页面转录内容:
:::::

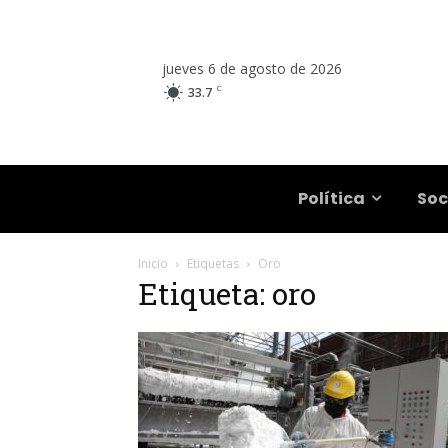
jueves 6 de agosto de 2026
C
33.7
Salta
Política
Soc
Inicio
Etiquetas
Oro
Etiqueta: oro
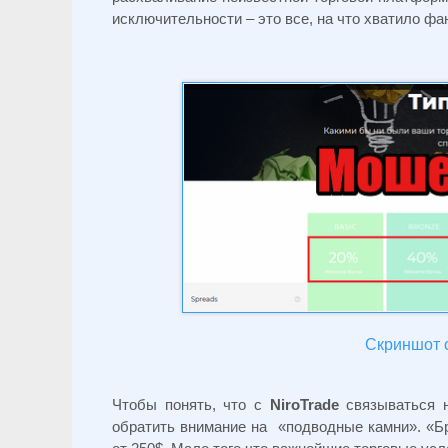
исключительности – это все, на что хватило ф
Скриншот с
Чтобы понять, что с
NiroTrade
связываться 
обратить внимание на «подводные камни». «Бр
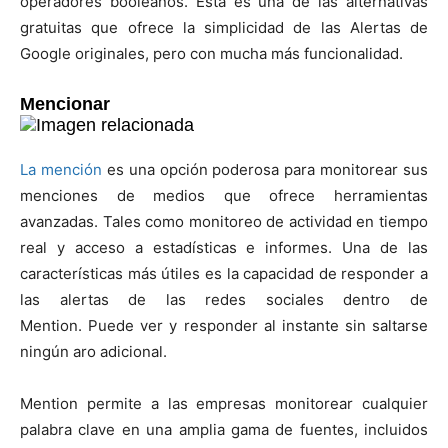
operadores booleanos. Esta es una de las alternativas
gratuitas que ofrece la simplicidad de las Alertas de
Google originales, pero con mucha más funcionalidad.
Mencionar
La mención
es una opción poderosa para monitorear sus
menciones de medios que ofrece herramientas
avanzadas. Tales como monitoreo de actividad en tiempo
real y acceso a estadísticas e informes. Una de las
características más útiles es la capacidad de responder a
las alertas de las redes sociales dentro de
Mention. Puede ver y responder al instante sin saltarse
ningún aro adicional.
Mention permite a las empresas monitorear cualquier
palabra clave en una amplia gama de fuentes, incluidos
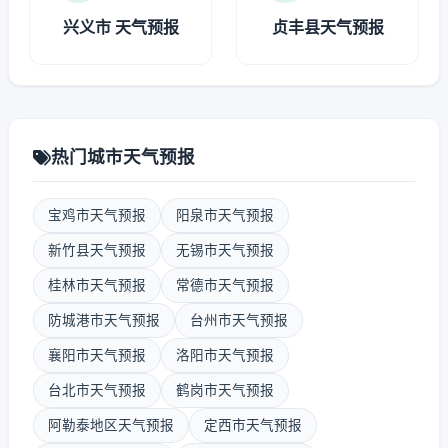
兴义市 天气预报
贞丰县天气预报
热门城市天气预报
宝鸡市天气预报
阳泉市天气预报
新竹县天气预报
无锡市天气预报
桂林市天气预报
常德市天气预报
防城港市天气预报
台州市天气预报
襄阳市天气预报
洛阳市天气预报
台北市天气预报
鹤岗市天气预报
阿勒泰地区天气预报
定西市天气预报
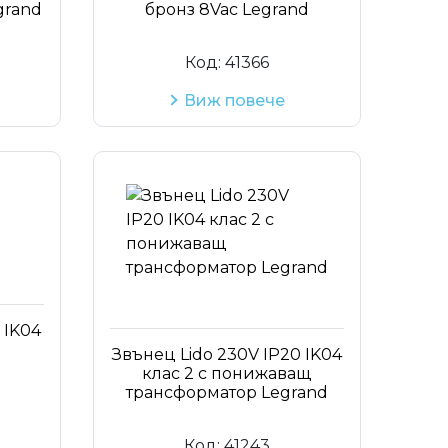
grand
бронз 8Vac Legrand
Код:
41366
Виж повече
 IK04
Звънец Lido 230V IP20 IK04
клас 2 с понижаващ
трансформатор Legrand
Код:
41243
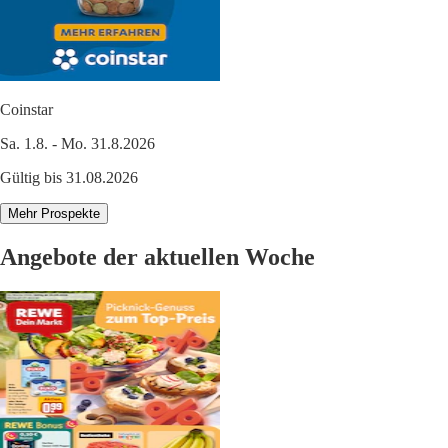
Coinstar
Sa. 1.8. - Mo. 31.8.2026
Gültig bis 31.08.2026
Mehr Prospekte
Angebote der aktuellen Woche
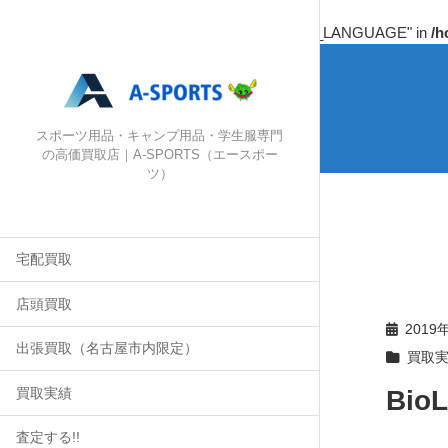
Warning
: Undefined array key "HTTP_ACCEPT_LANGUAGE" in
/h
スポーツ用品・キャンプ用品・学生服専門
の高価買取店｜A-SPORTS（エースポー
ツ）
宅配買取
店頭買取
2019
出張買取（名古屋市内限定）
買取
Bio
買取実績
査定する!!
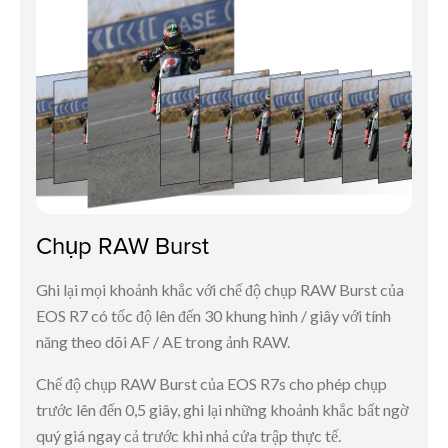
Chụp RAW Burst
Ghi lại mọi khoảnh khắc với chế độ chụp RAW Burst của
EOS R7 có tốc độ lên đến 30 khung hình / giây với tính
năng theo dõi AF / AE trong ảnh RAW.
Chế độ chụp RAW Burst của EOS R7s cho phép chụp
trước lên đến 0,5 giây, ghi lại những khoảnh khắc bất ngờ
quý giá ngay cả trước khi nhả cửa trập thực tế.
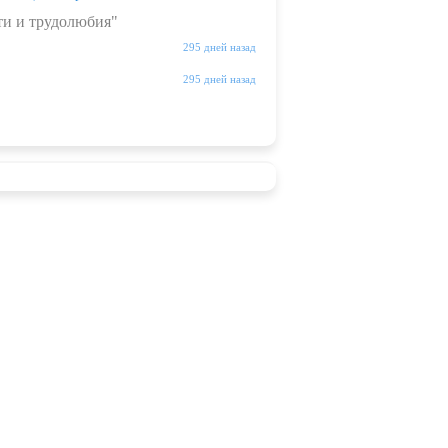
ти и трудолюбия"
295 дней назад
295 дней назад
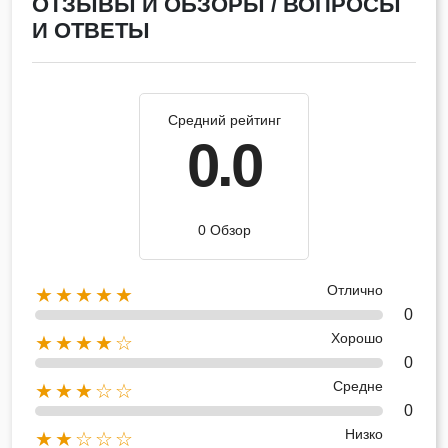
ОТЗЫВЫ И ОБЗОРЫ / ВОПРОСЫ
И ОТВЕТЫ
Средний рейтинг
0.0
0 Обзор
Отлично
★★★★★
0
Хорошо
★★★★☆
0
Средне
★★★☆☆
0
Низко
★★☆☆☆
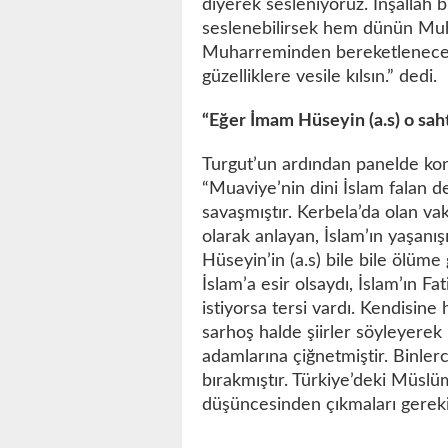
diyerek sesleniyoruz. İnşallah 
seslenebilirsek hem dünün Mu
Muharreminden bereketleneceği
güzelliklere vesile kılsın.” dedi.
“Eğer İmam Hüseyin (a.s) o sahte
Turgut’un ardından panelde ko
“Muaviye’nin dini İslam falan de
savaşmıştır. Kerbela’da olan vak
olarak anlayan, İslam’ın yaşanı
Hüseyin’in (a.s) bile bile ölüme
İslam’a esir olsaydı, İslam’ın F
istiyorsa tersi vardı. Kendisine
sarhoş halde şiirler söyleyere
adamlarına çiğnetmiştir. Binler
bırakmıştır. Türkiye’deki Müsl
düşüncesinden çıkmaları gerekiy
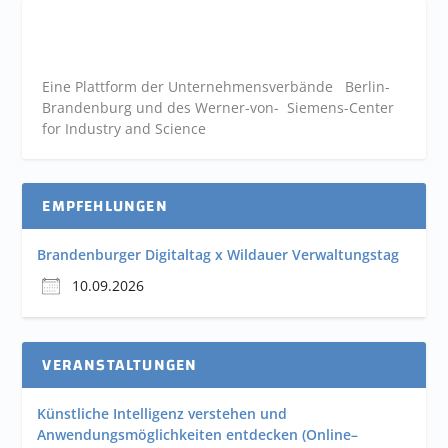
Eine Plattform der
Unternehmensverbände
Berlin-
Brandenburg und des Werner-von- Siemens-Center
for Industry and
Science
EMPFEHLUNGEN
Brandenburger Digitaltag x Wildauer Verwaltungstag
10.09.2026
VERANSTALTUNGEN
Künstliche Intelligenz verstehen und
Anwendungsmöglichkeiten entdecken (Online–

:::::

# [任务]
请将上述条目中从含有“ОТЗЫВЫ И ОБЗОРЫ / ВОПРОСЫ”的一行起、至含有“düşüncesinden çıkmaları gerekiy”的一行止（两端均包括）的各行改写为 Markdown 表格，列名分别为“序号”和“文本”，略去空行。答案中不得包含图片。

# [参考答案]
| 序号 | 文本 |
|---|---|
| 1 | ОТЗЫВЫ И ОБЗОРЫ / ВОПРОСЫ |
| 2 | И ОТВЕТЫ |
| 3 | Средний рейтинг |
| 4 | 0.0 |
| 5 | 0 Обзор |
| 6 | Отлично |
| 7 | ★★★★★ |
| 8 | 0 |
| 9 | Хорошо |
| 10 | ★★★★☆ |
| 11 | 0 |
| 12 | Средне |
| 13 | ★★★☆☆ |
| 14 | 0 |
| 15 | Низко |
| 16 | ★★☆☆☆ |
| 17 | diyerek sesleniyoruz. İnşallah  |
| 18 | seslenebilirsek hem dünün Mu |
| 19 | Muharreminden bereketleneceği |
| 20 | güzelliklere vesile kılsın.” dedi. |
| 21 | “Eğer İmam Hüseyin (a.s) o sahte |
| 22 | Turgut’un ardından panelde ko |
| 23 | “Muaviye’nin dini İslam falan de |
| 24 | savaşmıştır. Kerbela’da olan vak |
| 25 | olarak anlayan, İslam’ın yaşanı |
| 26 | Hüseyin’in (a.s) bile bile ölüme |
| 27 | İslam’a esir olsaydı, İslam’ın F |
| 28 | istiyorsa tersi vardı. Kendisine |
| 29 | sarhoş halde şiirler söyleyere |
| 30 | adamlarına çiğnetmiştir. Binler |
| 31 | bırakmıştır. Türkiye’deki Müsl |
| 32 | düşüncesinden çıkmaları gerekiy |